Pictures paired with source code:
------------------------------------------------------------

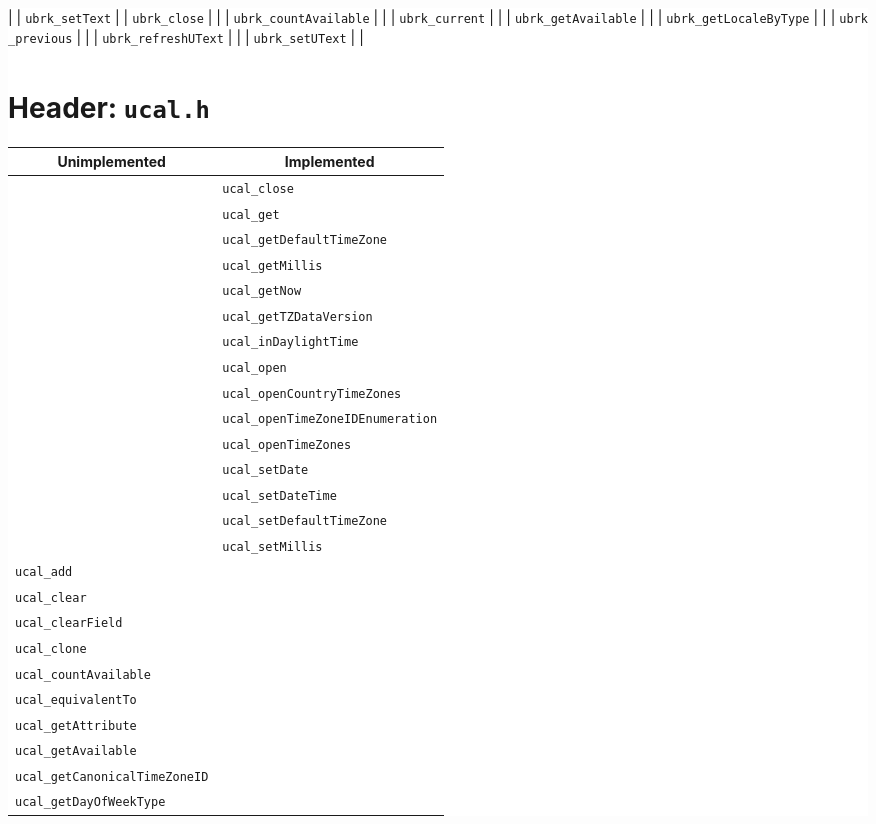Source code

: | | `ubrk_setText` |
| `ubrk_close` | |
| `ubrk_countAvailable` | |
| `ubrk_current` | |
| `ubrk_getAvailable` | |
| `ubrk_getLocaleByType` | |
| `ubrk_previous` | |
| `ubrk_refreshUText` | |
| `ubrk_setUText` | |

# Header: `ucal.h`

| Unimplemented | Implemented |
| ------------- | ----------- |
| | `ucal_close` |
| | `ucal_get` |
| | `ucal_getDefaultTimeZone` |
| | `ucal_getMillis` |
| | `ucal_getNow` |
| | `ucal_getTZDataVersion` |
| | `ucal_inDaylightTime` |
| | `ucal_open` |
| | `ucal_openCountryTimeZones` |
| | `ucal_openTimeZoneIDEnumeration` |
| | `ucal_openTimeZones` |
| | `ucal_setDate` |
| | `ucal_setDateTime` |
| | `ucal_setDefaultTimeZone` |
| | `ucal_setMillis` |
| `ucal_add` | |
| `ucal_clear` | |
| `ucal_clearField` | |
| `ucal_clone` | |
| `ucal_countAvailable` | |
| `ucal_equivalentTo` | |
| `ucal_getAttribute` | |
| `ucal_getAvailable` | |
| `ucal_getCanonicalTimeZoneID` | |
| `ucal_getDayOfWeekType` | |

------------------------------------------------------------

Leave images out of the retyped records; keep all else exact.

Source code

: | | `ubrk_setText` |
| `ubrk_close` | |
| `ubrk_countAvailable` | |
| `ubrk_current` | |
| `ubrk_getAvailable` | |
| `ubrk_getLocaleByType` | |
| `ubrk_previous` | |
| `ubrk_refreshUText` | |
| `ubrk_setUText` | |

# Header: `ucal.h`

| Unimplemented | Implemented |
| ------------- | ----------- |
| | `ucal_close` |
| | `ucal_get` |
| | `ucal_getDefaultTimeZone` |
| | `ucal_getMillis` |
| | `ucal_getNow` |
| | `ucal_getTZDataVersion` |
| | `ucal_inDaylightTime` |
| | `ucal_open` |
| | `ucal_openCountryTimeZones` |
| | `ucal_openTimeZoneIDEnumeration` |
| | `ucal_openTimeZones` |
| | `ucal_setDate` |
| | `ucal_setDateTime` |
| | `ucal_setDefaultTimeZone` |
| | `ucal_setMillis` |
| `ucal_add` | |
| `ucal_clear` | |
| `ucal_clearField` | |
| `ucal_clone` | |
| `ucal_countAvailable` | |
| `ucal_equivalentTo` | |
| `ucal_getAttribute` | |
| `ucal_getAvailable` | |
| `ucal_getCanonicalTimeZoneID` | |
| `ucal_getDayOfWeekType` | |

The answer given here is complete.